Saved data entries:
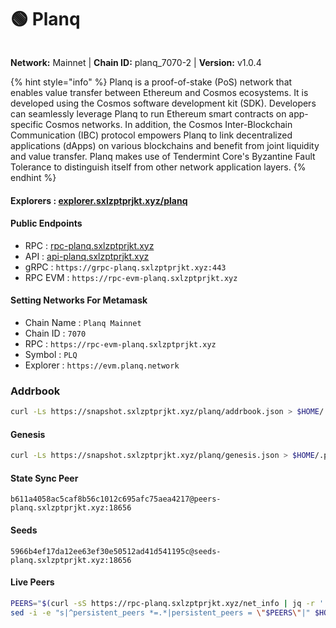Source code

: # 🟢 Planq

<figure><img src="../../.gitbook/assets/planq.png" alt=""><figcaption></figcaption></figure>

**Network:** Mainnet | **Chain ID:** planq_7070-2 | **Version:** v1.0.4

{% hint style="info" %}
Planq is a proof-of-stake (PoS) network that enables value transfer between Ethereum and Cosmos ecosystems. It is developed using the Cosmos software development kit (SDK). Developers can seamlessly leverage Planq to run Ethereum smart contracts on app-specific Cosmos networks. In addition, the Cosmos Inter-Blockchain Communication (IBC) protocol empowers Planq to link decentralized applications (dApps) on various blockchains and benefit from joint liquidity and value transfer. Planq makes use of Tendermint Core's Byzantine Fault Tolerance to distinguish itself from other network application layers.
{% endhint %}

#### **Explorers** : [explorer.sxlzptprjkt.xyz/planq](https://explorer.sxlzptprjkt.xyz/planq)

#### **Public Endpoints**

* RPC : [rpc-planq.sxlzptprjkt.xyz](https://rpc-planq.sxlzptprjkt.xyz)
* API : [api-planq.sxlzptprjkt.xyz](https://api-planq.sxlzptprjkt.xyz)
* gRPC : `https://grpc-planq.sxlzptprjkt.xyz:443`
* RPC EVM : `https://rpc-evm-planq.sxlzptprjkt.xyz`

#### **Setting Networks For Metamask**
- Chain Name : `Planq Mainnet`
- Chain ID : `7070`
- RPC : `https://rpc-evm-planq.sxlzptprjkt.xyz`
- Symbol : `PLQ`
- Explorer : `https://evm.planq.network`

### **Addrbook**
```bash
curl -Ls https://snapshot.sxlzptprjkt.xyz/planq/addrbook.json > $HOME/.planqd/config/addrbook.json
```

#### **Genesis**
```bash
curl -Ls https://snapshot.sxlzptprjkt.xyz/planq/genesis.json > $HOME/.planqd/config/genesis.json
```

#### **State Sync Peer**
```
b611a4058ac5caf8b56c1012c695afc75aea4217@peers-planq.sxlzptprjkt.xyz:18656
```

#### **Seeds**
```
5966b4ef17da12ee63ef30e50512ad41d541195c@seeds-planq.sxlzptprjkt.xyz:18656
```

#### **Live Peers**
```bash
PEERS="$(curl -sS https://rpc-planq.sxlzptprjkt.xyz/net_info | jq -r '.result.peers[] | "\(.node_info.id)@\(.remote_ip):\(.node_info.listen_addr)"' | awk -F ':' '{print $1":"$(NF)}' | sed -z 's|\n|,|g;s|.$||')"
sed -i -e "s|^persistent_peers *=.*|persistent_peers = \"$PEERS\"|" $HOME/.planqd/config/config.toml
```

▶ [Work instruction]:
Output the lines above verbatim, images excluded.

▶ [Task response]:
Source code

: # 🟢 Planq

<figure><img src="../../.gitbook/assets/planq.png" alt=""><figcaption></figcaption></figure>

**Network:** Mainnet | **Chain ID:** planq_7070-2 | **Version:** v1.0.4

{% hint style="info" %}
Planq is a proof-of-stake (PoS) network that enables value transfer between Ethereum and Cosmos ecosystems. It is developed using the Cosmos software development kit (SDK). Developers can seamlessly leverage Planq to run Ethereum smart contracts on app-specific Cosmos networks. In addition, the Cosmos Inter-Blockchain Communication (IBC) protocol empowers Planq to link decentralized applications (dApps) on various blockchains and benefit from joint liquidity and value transfer. Planq makes use of Tendermint Core's Byzantine Fault Tolerance to distinguish itself from other network application layers.
{% endhint %}

#### **Explorers** : [explorer.sxlzptprjkt.xyz/planq](https://explorer.sxlzptprjkt.xyz/planq)

#### **Public Endpoints**

* RPC : [rpc-planq.sxlzptprjkt.xyz](https://rpc-planq.sxlzptprjkt.xyz)
* API : [api-planq.sxlzptprjkt.xyz](https://api-planq.sxlzptprjkt.xyz)
* gRPC : `https://grpc-planq.sxlzptprjkt.xyz:443`
* RPC EVM : `https://rpc-evm-planq.sxlzptprjkt.xyz`

#### **Setting Networks For Metamask**
- Chain Name : `Planq Mainnet`
- Chain ID : `7070`
- RPC : `https://rpc-evm-planq.sxlzptprjkt.xyz`
- Symbol : `PLQ`
- Explorer : `https://evm.planq.network`

### **Addrbook**
```bash
curl -Ls https://snapshot.sxlzptprjkt.xyz/planq/addrbook.json > $HOME/.planqd/config/addrbook.json
```

#### **Genesis**
```bash
curl -Ls https://snapshot.sxlzptprjkt.xyz/planq/genesis.json > $HOME/.planqd/config/genesis.json
```

#### **State Sync Peer**
```
b611a4058ac5caf8b56c1012c695afc75aea4217@peers-planq.sxlzptprjkt.xyz:18656
```

#### **Seeds**
```
5966b4ef17da12ee63ef30e50512ad41d541195c@seeds-planq.sxlzptprjkt.xyz:18656
```

#### **Live Peers**
```bash
PEERS="$(curl -sS https://rpc-planq.sxlzptprjkt.xyz/net_info | jq -r '.result.peers[] | "\(.node_info.id)@\(.remote_ip):\(.node_info.listen_addr)"' | awk -F ':' '{print $1":"$(NF)}' | sed -z 's|\n|,|g;s|.$||')"
sed -i -e "s|^persistent_peers *=.*|persistent_peers = \"$PEERS\"|" $HOME/.planqd/config/config.toml
```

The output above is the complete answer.